* _ASSIGNMENT_: Echo back, unchanged, every line of the listing from the one containing "Как добавить организа" through the end of the listing, including both.

* _SOURCE DATA_:
++++++++++++++++++++

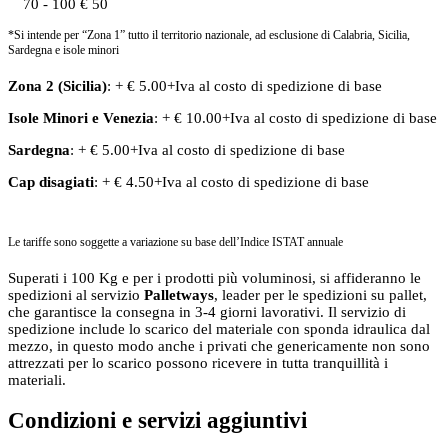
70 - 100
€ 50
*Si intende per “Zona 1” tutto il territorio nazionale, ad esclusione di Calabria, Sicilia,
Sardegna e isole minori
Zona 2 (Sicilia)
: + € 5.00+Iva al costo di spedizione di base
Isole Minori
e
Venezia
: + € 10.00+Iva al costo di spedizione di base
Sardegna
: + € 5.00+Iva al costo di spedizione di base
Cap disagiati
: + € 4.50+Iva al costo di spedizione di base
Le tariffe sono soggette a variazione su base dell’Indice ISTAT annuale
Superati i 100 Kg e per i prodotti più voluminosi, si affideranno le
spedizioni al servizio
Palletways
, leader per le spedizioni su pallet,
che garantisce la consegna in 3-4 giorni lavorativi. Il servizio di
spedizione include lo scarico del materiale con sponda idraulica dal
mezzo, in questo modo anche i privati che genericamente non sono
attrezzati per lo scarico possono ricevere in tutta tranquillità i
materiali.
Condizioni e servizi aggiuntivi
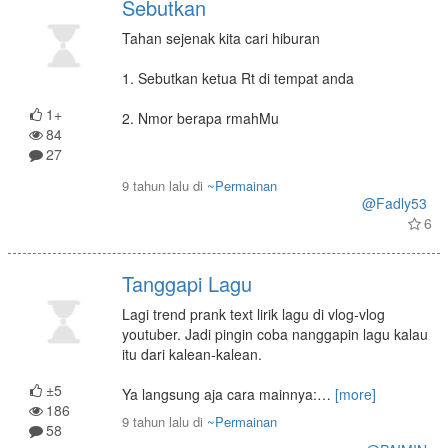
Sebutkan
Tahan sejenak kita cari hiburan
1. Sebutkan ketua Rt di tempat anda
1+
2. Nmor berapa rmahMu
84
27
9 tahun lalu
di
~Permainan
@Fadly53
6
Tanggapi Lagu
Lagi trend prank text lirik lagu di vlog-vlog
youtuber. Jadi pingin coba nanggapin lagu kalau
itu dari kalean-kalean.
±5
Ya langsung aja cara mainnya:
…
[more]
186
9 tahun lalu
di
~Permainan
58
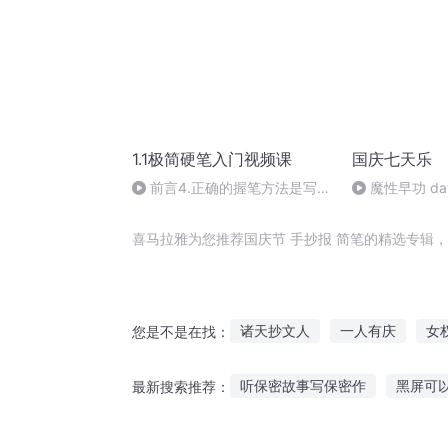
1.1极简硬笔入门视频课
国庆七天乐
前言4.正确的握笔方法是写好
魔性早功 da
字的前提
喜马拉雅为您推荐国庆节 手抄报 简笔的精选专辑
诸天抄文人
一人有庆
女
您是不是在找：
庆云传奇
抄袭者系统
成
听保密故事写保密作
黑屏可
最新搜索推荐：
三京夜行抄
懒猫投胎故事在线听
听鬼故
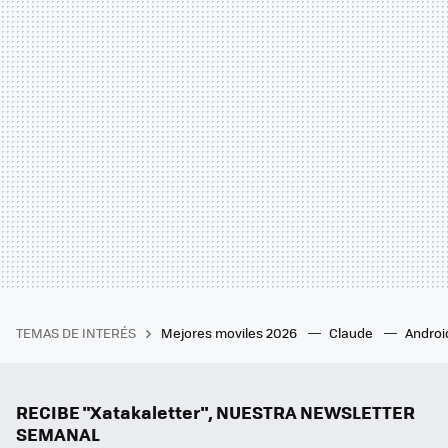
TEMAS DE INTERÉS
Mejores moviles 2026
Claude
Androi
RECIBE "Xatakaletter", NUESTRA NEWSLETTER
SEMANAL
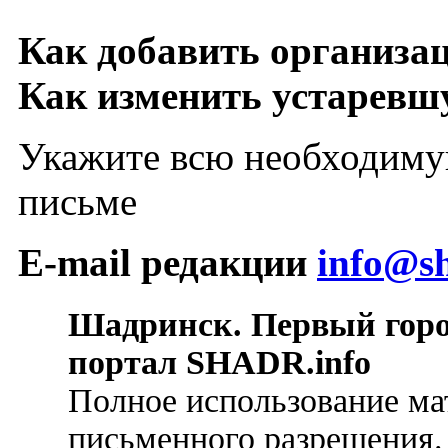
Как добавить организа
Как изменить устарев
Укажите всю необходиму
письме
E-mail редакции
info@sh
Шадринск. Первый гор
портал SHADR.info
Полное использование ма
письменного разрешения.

++++++++++++++++++++

* _RESULT BELOW_:
Как добавить организа
Как изменить устарев
Укажите всю необходиму
письме
E-mail редакции
info@sh
Шадринск. Первый гор
портал SHADR.info
Полное использование ма
письменного разрешения.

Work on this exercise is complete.